This weekend I got on a train to the very lovely Manchester for the second Open Data Camp. This is a quick post with notes from a session I found particularly interesting at the event.
Note: like all of my writing, this is a bit of a braindump. If you think anything should be changed, please do tweet at me to let me know!
Taking the “O” out of Open Data
This was a really quite odd and interesting set of exercises and conversations around the Open Data community, and whether referring to ourselves as such is potentially alienating others who may feel an aversion to coming if they haven’t already got something to show.
The session started by noting that on the first day, the question “what is data?” was posed and no one gave a clean-cut answer as we all interact and work with it from different angles. As part of this session is was once again asked, but in a different way — we were asked to write on sticky notes a ‘type’ of data before trying to somehow map them on a board, building relationships between different types, creating a ‘taxonomy of data’.
Restricting the Community
The session then took a very different turn, although one that I suspect was planned from the name of the session. We turned to how we refer to ourselves as a community — the Open Data community. If we removed the word “open”, would we open it up to other data enthusiasts? There were two key topics mentioned…
Why are we the Open Data community instead of just the data community?
There is quite a lot of historical context and relevance in the suggested answers. The idea of ‘open data’ was, and still is, pushed by transparency activists, where the data dumps that came as a result of this movement isn’t necessarily what we would refer to as ‘open’ data now. These data dumps would often be treated like a chore, leading to inaccurate or largely incomplete sets.
The ‘open data community’ was born out of the desire to actually do something with that data — pushing for more complete sets, and showing the transformational power of having open data in everyday operations.
Certain data sets, such as financial information that hold public authorities to account, are sets that we should be focussing on in terms of having them delivered well, pushing for their completeness and accuracy. However, operational datasets need more consideration around whether they actually do need the resource spent on them, at the cost of their quality. As a result of the early community which formed much more around transparency, are we now just pushing for data being publicly available for the sake of it?

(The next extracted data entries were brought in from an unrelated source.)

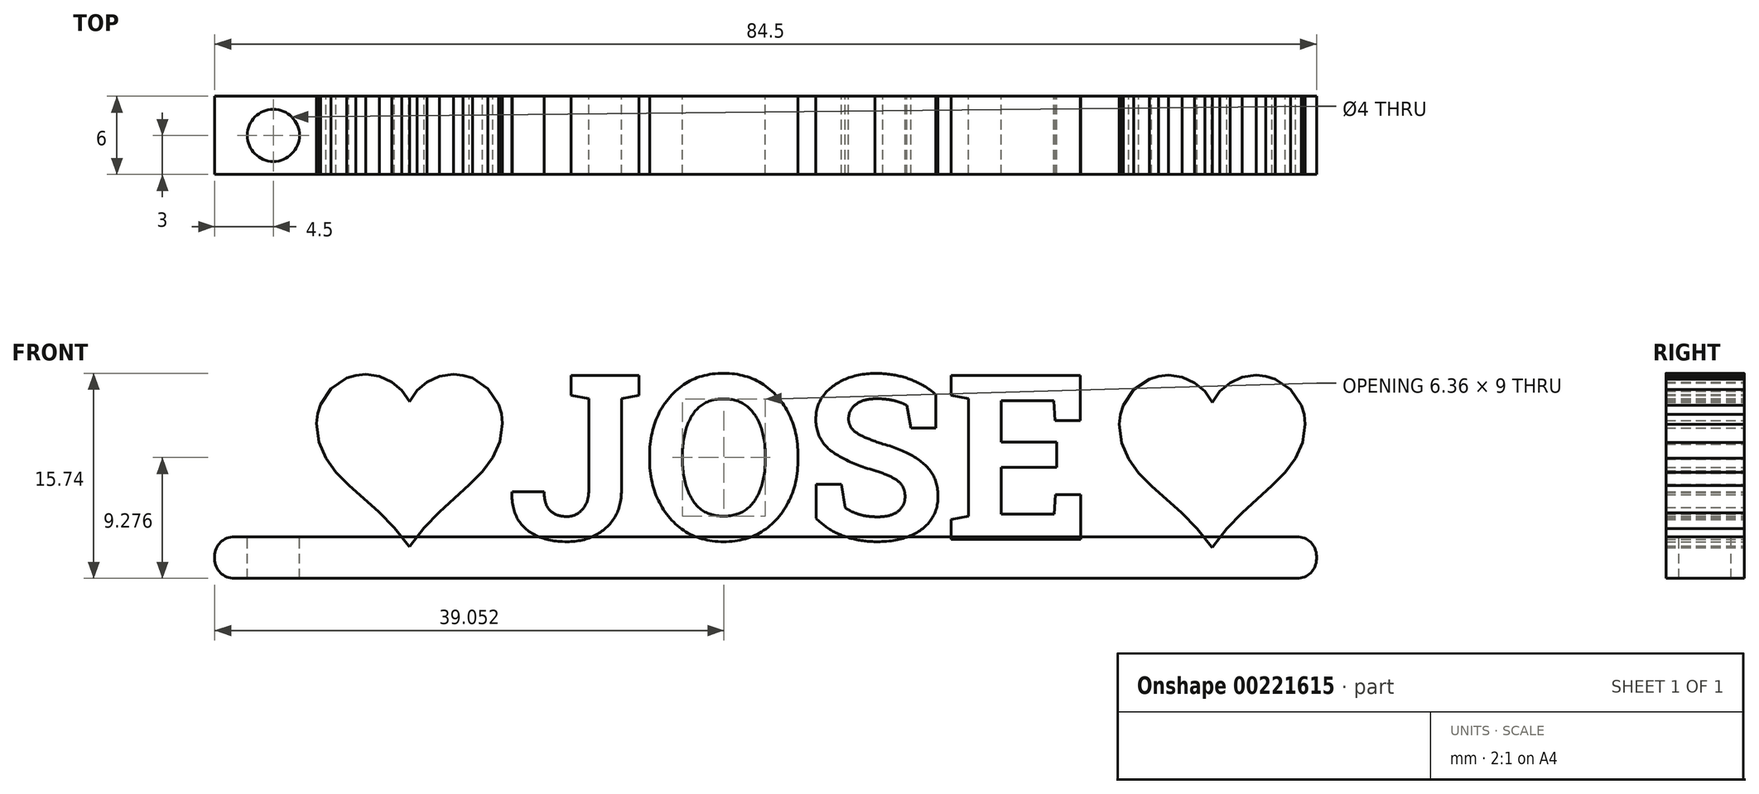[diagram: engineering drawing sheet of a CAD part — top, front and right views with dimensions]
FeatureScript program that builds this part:
annotation { "Feature Type Name" : "Feature", "Feature Type Description" : "" }
export const myFeature = defineFeature(function(context is Context, id is Id, definition is map)
    precondition{}
    {
        {
            var Q0;
            Q0=qCreatedBy(makeId("Front.planeOp"),FACE);
            var sketch = newSketch(context, id + "F0", { "sketchPlane" : qUnion([Q0])});
            skText(sketch, "E0", { "text": "   JOSE", "fontName": "RobotoSlab-Bold.ttf"});
            skLineSegment(sketch, "E1", {"start": v(45.25, 12.6) * mm, "end": v(44.49, 12.52) * mm});
            skLineSegment(sketch, "E2", {"start": v(44.49, 12.52) * mm, "end": v(43.78, 12.3) * mm});
            skLineSegment(sketch, "E3", {"start": v(43.78, 12.3) * mm, "end": v(42.58, 11.5) * mm});
            skLineSegment(sketch, "E4", {"start": v(42.58, 11.5) * mm, "end": v(41.78, 10.3) * mm});
            skLineSegment(sketch, "E5", {"start": v(41.78, 10.3) * mm, "end": v(41.56, 9.59) * mm});
            skLineSegment(sketch, "E6", {"start": v(41.56, 9.59) * mm, "end": v(41.48, 8.83) * mm});
            skLineSegment(sketch, "E7", {"start": v(41.48, 8.83) * mm, "end": v(41.67, 7.39) * mm});
            skLineSegment(sketch, "E8", {"start": v(41.67, 7.39) * mm, "end": v(42.19, 6.16) * mm});
            skLineSegment(sketch, "E9", {"start": v(42.19, 6.16) * mm, "end": v(42.98, 5.08) * mm});
            skLineSegment(sketch, "E10", {"start": v(42.98, 5.08) * mm, "end": v(43.96, 4.08) * mm});
            skLineSegment(sketch, "E11", {"start": v(43.96, 4.08) * mm, "end": v(46.26, 2.03) * mm});
            skLineSegment(sketch, "E12", {"start": v(46.26, 2.03) * mm, "end": v(47.44, 0.82) * mm});
            skLineSegment(sketch, "E13", {"start": v(47.44, 0.82) * mm, "end": v(48.56, -0.59) * mm});
            skLineSegment(sketch, "E14", {"start": v(48.56, -0.59) * mm, "end": v(48.6, -0.65) * mm});
            skLineSegment(sketch, "E15", {"start": v(48.6, -0.65) * mm, "end": v(48.65, -0.59) * mm});
            skLineSegment(sketch, "E16", {"start": v(48.65, -0.59) * mm, "end": v(49.73, 0.82) * mm});
            skLineSegment(sketch, "E17", {"start": v(49.73, 0.82) * mm, "end": v(50.9, 2.03) * mm});
            skLineSegment(sketch, "E18", {"start": v(50.9, 2.03) * mm, "end": v(53.2, 4.12) * mm});
            skLineSegment(sketch, "E19", {"start": v(53.2, 4.12) * mm, "end": v(54.2, 5.13) * mm});
            skLineSegment(sketch, "E20", {"start": v(54.2, 5.13) * mm, "end": v(55, 6.21) * mm});
            skLineSegment(sketch, "E21", {"start": v(55, 6.21) * mm, "end": v(55.54, 7.42) * mm});
            skLineSegment(sketch, "E22", {"start": v(55.54, 7.42) * mm, "end": v(55.73, 8.83) * mm});
            skLineSegment(sketch, "E23", {"start": v(55.73, 8.83) * mm, "end": v(55.66, 9.59) * mm});
            skLineSegment(sketch, "E24", {"start": v(55.66, 9.59) * mm, "end": v(55.44, 10.3) * mm});
            skLineSegment(sketch, "E25", {"start": v(55.44, 10.3) * mm, "end": v(54.63, 11.5) * mm});
            skLineSegment(sketch, "E26", {"start": v(54.63, 11.5) * mm, "end": v(53.43, 12.3) * mm});
            skLineSegment(sketch, "E27", {"start": v(53.43, 12.3) * mm, "end": v(52.72, 12.52) * mm});
            skLineSegment(sketch, "E28", {"start": v(52.72, 12.52) * mm, "end": v(51.97, 12.6) * mm});
            skLineSegment(sketch, "E29", {"start": v(51.97, 12.6) * mm, "end": v(50.9, 12.44) * mm});
            skLineSegment(sketch, "E30", {"start": v(50.9, 12.44) * mm, "end": v(49.96, 12.01) * mm});
            skLineSegment(sketch, "E31", {"start": v(49.96, 12.01) * mm, "end": v(49.18, 11.35) * mm});
            skLineSegment(sketch, "E32", {"start": v(49.18, 11.35) * mm, "end": v(48.6, 10.5) * mm});
            skLineSegment(sketch, "E33", {"start": v(48.6, 10.5) * mm, "end": v(48.03, 11.35) * mm});
            skLineSegment(sketch, "E34", {"start": v(48.03, 11.35) * mm, "end": v(47.25, 12.01) * mm});
            skLineSegment(sketch, "E35", {"start": v(47.25, 12.01) * mm, "end": v(46.3, 12.44) * mm});
            skLineSegment(sketch, "E36", {"start": v(46.3, 12.44) * mm, "end": v(45.25, 12.6) * mm});
            skLineSegment(sketch, "E37", {"start": v(39.6, 12.72) * mm, "end": v(70.68, 12.72) * mm, "construction": true});
            skLineSegment(sketch, "E38", {"start": v(-16.32, 12.66) * mm, "end": v(-17.08, 12.59) * mm});
            skLineSegment(sketch, "E39", {"start": v(-17.08, 12.59) * mm, "end": v(-17.78, 12.37) * mm});
            skLineSegment(sketch, "E40", {"start": v(-17.78, 12.37) * mm, "end": v(-18.98, 11.56) * mm});
            skLineSegment(sketch, "E41", {"start": v(-18.98, 11.56) * mm, "end": v(-19.79, 10.36) * mm});
            skLineSegment(sketch, "E42", {"start": v(-19.79, 10.36) * mm, "end": v(-20, 9.65) * mm});
            skLineSegment(sketch, "E43", {"start": v(-20, 9.65) * mm, "end": v(-20.09, 8.9) * mm});
            skLineSegment(sketch, "E44", {"start": v(-20.09, 8.9) * mm, "end": v(-19.9, 7.45) * mm});
            skLineSegment(sketch, "E45", {"start": v(-19.9, 7.45) * mm, "end": v(-19.38, 6.22) * mm});
            skLineSegment(sketch, "E46", {"start": v(-19.38, 6.22) * mm, "end": v(-18.6, 5.15) * mm});
            skLineSegment(sketch, "E47", {"start": v(-18.6, 5.15) * mm, "end": v(-17.6, 4.15) * mm});
            skLineSegment(sketch, "E48", {"start": v(-17.6, 4.15) * mm, "end": v(-15.31, 2.09) * mm});
            skLineSegment(sketch, "E49", {"start": v(-15.31, 2.09) * mm, "end": v(-14.13, 0.89) * mm});
            skLineSegment(sketch, "E50", {"start": v(-14.13, 0.89) * mm, "end": v(-13, -0.52) * mm});
            skLineSegment(sketch, "E51", {"start": v(-13, -0.52) * mm, "end": v(-12.96, -0.59) * mm});
            skLineSegment(sketch, "E52", {"start": v(-12.96, -0.59) * mm, "end": v(-12.92, -0.52) * mm});
            skLineSegment(sketch, "E53", {"start": v(-12.92, -0.52) * mm, "end": v(-11.84, 0.89) * mm});
            skLineSegment(sketch, "E54", {"start": v(-11.84, 0.89) * mm, "end": v(-10.67, 2.1) * mm});
            skLineSegment(sketch, "E55", {"start": v(-10.67, 2.1) * mm, "end": v(-8.37, 4.19) * mm});
            skLineSegment(sketch, "E56", {"start": v(-8.37, 4.19) * mm, "end": v(-7.37, 5.2) * mm});
            skLineSegment(sketch, "E57", {"start": v(-7.37, 5.2) * mm, "end": v(-6.56, 6.28) * mm});
            skLineSegment(sketch, "E58", {"start": v(-6.56, 6.28) * mm, "end": v(-6.03, 7.49) * mm});
            skLineSegment(sketch, "E59", {"start": v(-6.03, 7.49) * mm, "end": v(-5.83, 8.9) * mm});
            skLineSegment(sketch, "E60", {"start": v(-5.83, 8.9) * mm, "end": v(-5.91, 9.65) * mm});
            skLineSegment(sketch, "E61", {"start": v(-5.91, 9.65) * mm, "end": v(-6.13, 10.36) * mm});
            skLineSegment(sketch, "E62", {"start": v(-6.13, 10.36) * mm, "end": v(-6.94, 11.56) * mm});
            skLineSegment(sketch, "E63", {"start": v(-6.94, 11.56) * mm, "end": v(-8.13, 12.37) * mm});
            skLineSegment(sketch, "E64", {"start": v(-8.13, 12.37) * mm, "end": v(-8.84, 12.59) * mm});
            skLineSegment(sketch, "E65", {"start": v(-8.84, 12.59) * mm, "end": v(-9.6, 12.66) * mm});
            skLineSegment(sketch, "E66", {"start": v(-9.6, 12.66) * mm, "end": v(-10.66, 12.5) * mm});
            skLineSegment(sketch, "E67", {"start": v(-10.66, 12.5) * mm, "end": v(-11.6, 12.08) * mm});
            skLineSegment(sketch, "E68", {"start": v(-11.6, 12.08) * mm, "end": v(-12.38, 11.41) * mm});
            skLineSegment(sketch, "E69", {"start": v(-12.38, 11.41) * mm, "end": v(-12.96, 10.56) * mm});
            skLineSegment(sketch, "E70", {"start": v(-12.96, 10.56) * mm, "end": v(-13.54, 11.41) * mm});
            skLineSegment(sketch, "E71", {"start": v(-13.54, 11.41) * mm, "end": v(-14.32, 12.08) * mm});
            skLineSegment(sketch, "E72", {"start": v(-14.32, 12.08) * mm, "end": v(-15.26, 12.5) * mm});
            skLineSegment(sketch, "E73", {"start": v(-15.26, 12.5) * mm, "end": v(-16.32, 12.66) * mm});
            const initialGuessF0  = {"E0": [-0.0184, 0, 1, 0, 0.01272]};
            skSetInitialGuess(sketch, initialGuessF0);
            skSolve(sketch);
        }
        {
            var Q0;
            Q0=qSketchRegion(id+"F0",true);
            extrude(context, id + "F1", {"entities" : qUnion([Q0]), "endBound" : BoundingType.SYMMETRIC, "depth" : 6 * mm});
        }
        {
            var Q0;
            Q0=qCreatedBy(makeId("Top.planeOp"),FACE);
            var sketch = newSketch(context, id + "F2", { "sketchPlane" : qUnion([Q0])});
            skLineSegment(sketch, "E74.bottom", {"start": v(-20.4, 3) * mm, "end": v(56.6, 3) * mm});
            skLineSegment(sketch, "E74.top", {"start": v(-20.4, -3) * mm, "end": v(56.6, -3) * mm});
            skLineSegment(sketch, "E74.left", {"start": v(-20.4, 3) * mm, "end": v(-20.4, -3) * mm});
            skLineSegment(sketch, "E74.right", {"start": v(56.6, 3) * mm, "end": v(56.6, -3) * mm});
            skSolve(sketch);
        }
        {
            var Q0;
            Q0=makeQuery(id+"F2.imprint","IMPRINT",FACE,{"disambiguationData":[TD([[makeQuery(id+"F2.imprint","IMPRINT",EDGE,{"derivedFrom":sQuery(id+"F2.wireOp",EDGE,"E74.bottom")}),-1.0]])]});
            extrude(context, id + "F3", {"entities" : qUnion([Q0]), "depth" : 0.2 * mm});
        }
        {
            var Q0;
            Q0=makeQuery(id+"F3.opExtrude","CAP_FACE",FACE,{"disambiguationData":[OSD([sQuery(id+"F2.wireOp",EDGE,"E74.bottom"),sQuery(id+"F2.wireOp",EDGE,"E74.top"),sQuery(id+"F2.wireOp",EDGE,"E74.left"),sQuery(id+"F2.wireOp",EDGE,"E74.right")])],"isStart":true});
            extrude(context, id + "F4", {"entities" : qUnion([Q0]), "depth" : 3 * mm});
        }
        {
            var Q0;
            {var subQ0=sQuery(id+"F2.wireOp",EDGE,"E74.left");Q0=makeQuery(id+"FaVoHrOpcFZXiYX_6.opBoolean","MERGE",FACE,{"derivedFrom":[makeQuery(id+"F3.opExtrude","SWEPT_FACE",FACE,{"disambiguationData":[OSD([subQ0])]}),makeQuery(id+"F4.opExtrude","SWEPT_FACE",FACE,{"disambiguationData":[OSD([subQ0])]})]});}
            var sketch = newSketch(context, id + "F5", { "sketchPlane" : qUnion([Q0])});
            skLineSegment(sketch, "E75.bottom", {"start": v(-3, -3) * mm, "end": v(3, -3) * mm});
            skLineSegment(sketch, "E75.top", {"start": v(-3, 0.2) * mm, "end": v(3, 0.2) * mm});
            skLineSegment(sketch, "E75.left", {"start": v(-3, -3) * mm, "end": v(-3, 0.2) * mm});
            skLineSegment(sketch, "E75.right", {"start": v(3, -3) * mm, "end": v(3, 0.2) * mm});
            skSolve(sketch);
        }
        {
            var Q0;
            Q0=qSketchRegion(id+"F5",true);
            extrude(context, id + "F6", {"entities" : qUnion([Q0]), "operationType" : NewBodyOperationType.ADD, "depth" : 7.5 * mm});
        }
        {
            var Q0;
            Q0=makeQuery(id+"F6.opExtrude","CAP_EDGE",EDGE,{"disambiguationData":[OSD([sQuery(id+"F5.wireOp",EDGE,"E75.bottom")])],"isStart":false});
            var Q1;
            Q1=makeQuery(id+"F6.opExtrude","CAP_EDGE",EDGE,{"disambiguationData":[OSD([sQuery(id+"F5.wireOp",EDGE,"E75.top")])],"isStart":false});
            var Q2;
            Q2=makeQuery(id+"F4.opExtrude","CAP_EDGE",EDGE,{"disambiguationData":[OSD([sQuery(id+"F2.wireOp",EDGE,"E74.right")])],"isStart":false});
            fillet(context, id + "F7", {"entities" : qUnion([Q0, Q1, Q2]), "radius" : 1.5 * mm, "tangentPropagation" : true, "allowEdgeOverflow" : false});
        }
        {
            var Q0;
            {var subQ19=sQuery(id+"F2.wireOp",EDGE,"E74.top");var subQ20=sQuery(id+"F2.wireOp",EDGE,"E74.bottom");var subQ63=sQuery(id+"F0.wireOp",EDGE,"E0.sketch_text.stroke-2");var subQ66=sQuery(id+"F2.wireOp",EDGE,"E74.left");Q0=makeQuery(id+"F6.boolean.opBoolean","MERGE",FACE,{"derivedFrom":[makeQuery(id+"FaVoHrOpcFZXiYX_6.opBoolean","SPLIT",FACE,{"disambiguationData":[TD([makeQuery(id+"F1.opExtrude","SWEPT_FACE",FACE,{"disambiguationData":[OSD([subQ63])]})])],"derivedFrom":makeQuery(id+"F3.opExtrude","CAP_FACE",FACE,{"disambiguationData":[OSD([subQ20,subQ19,subQ66,sQuery(id+"F2.wireOp",EDGE,"E74.right")])],"isStart":false})}),makeQuery(id+"F6.opExtrude","SWEPT_FACE",FACE,{"disambiguationData":[OSD([sQuery(id+"F5.wireOp",EDGE,"E75.top")])]})]});}
            var sketch = newSketch(context, id + "F8", { "sketchPlane" : qUnion([Q0])});
            skCircle(sketch, "E76", {"center": v(-23.4, 0) * mm, "radius": 2 * mm});
            skSolve(sketch);
        }
        {
            var Q0;
            Q0=makeQuery(id+"F8.imprint","IMPRINT",FACE,{"disambiguationData":[TD([[makeQuery(id+"F8.imprint","IMPRINT",EDGE,{"derivedFrom":sQuery(id+"F8.wireOp",EDGE,"E76")}),1.0]])]});
            extrude(context, id + "F9", {"entities" : qUnion([Q0]), "operationType" : NewBodyOperationType.REMOVE, "oppositeDirection" : true, "depth" : 4 * mm});
        }
        {
            var Q0;
            Q0=makeQuery(id+"F3.opExtrude","CAP_EDGE",EDGE,{"disambiguationData":[OSD([sQuery(id+"F2.wireOp",EDGE,"E74.right")])],"isStart":false});
            fillet(context, id + "F10", {"entities" : qUnion([Q0]), "radius" : 1.5 * mm, "tangentPropagation" : true, "allowEdgeOverflow" : false});
        }
    });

Is our community facing an existential crisis? We talk so much about being open and the value in the technical/practical implication of working with data, yet by siphoning ourselves into such a niche, we only ever discuss what can be done to others who already agree. At the same time, we often get bogged down in what “open” actually means. This led on to the second key point:
Should the event stop being “Open Data Camp” and instead just be “Data Camp”?
This discussion started by asking “who else would come?” Would the tax man not come to Open Data Camp because they feel it holds little relevance to them?
Is the event only ever filled with progressive individuals who already buy-in to the idea of going back to their organisations and working to open up data If that’s the case, are we really doing anything of worth in terms of persuading more data to be released, and as a counter — was that ever what we were aiming to do?
We could talk about possibilities and opportunities, but only if we see the data in the first place and know what we could do with it.
What is the point of this session?
It started to feel as if the mapping of the types of data wasn’t terribly useful for the group, and instead we should be focussing on building the network of types, structure and analysis tools to discover how they relate.
To finish up this post, here are three quotes:
The vast majority of the problems that I have with data is knowing whether or not it exists, and how it relates to other sets. Having the conversation of the structure of the different data and how it interlocks, who owns it even if it is closed, would be more useful in case we actually need it and then we know who to approach.
We need to start helping others understand the value in utility, regardless of commercial or otherwise. If we know that there is value, we can target certain data to try and open up.
Perhaps what’s needed is more education on both sides around the mechanisms which are in place to make data available, because then maybe we’d understand that we can’t just make it happen all at once. As a group who deal with data every day and call ourselves experts, it feels odd that we’re discussing this big ideal as if it can somehow happen overnight.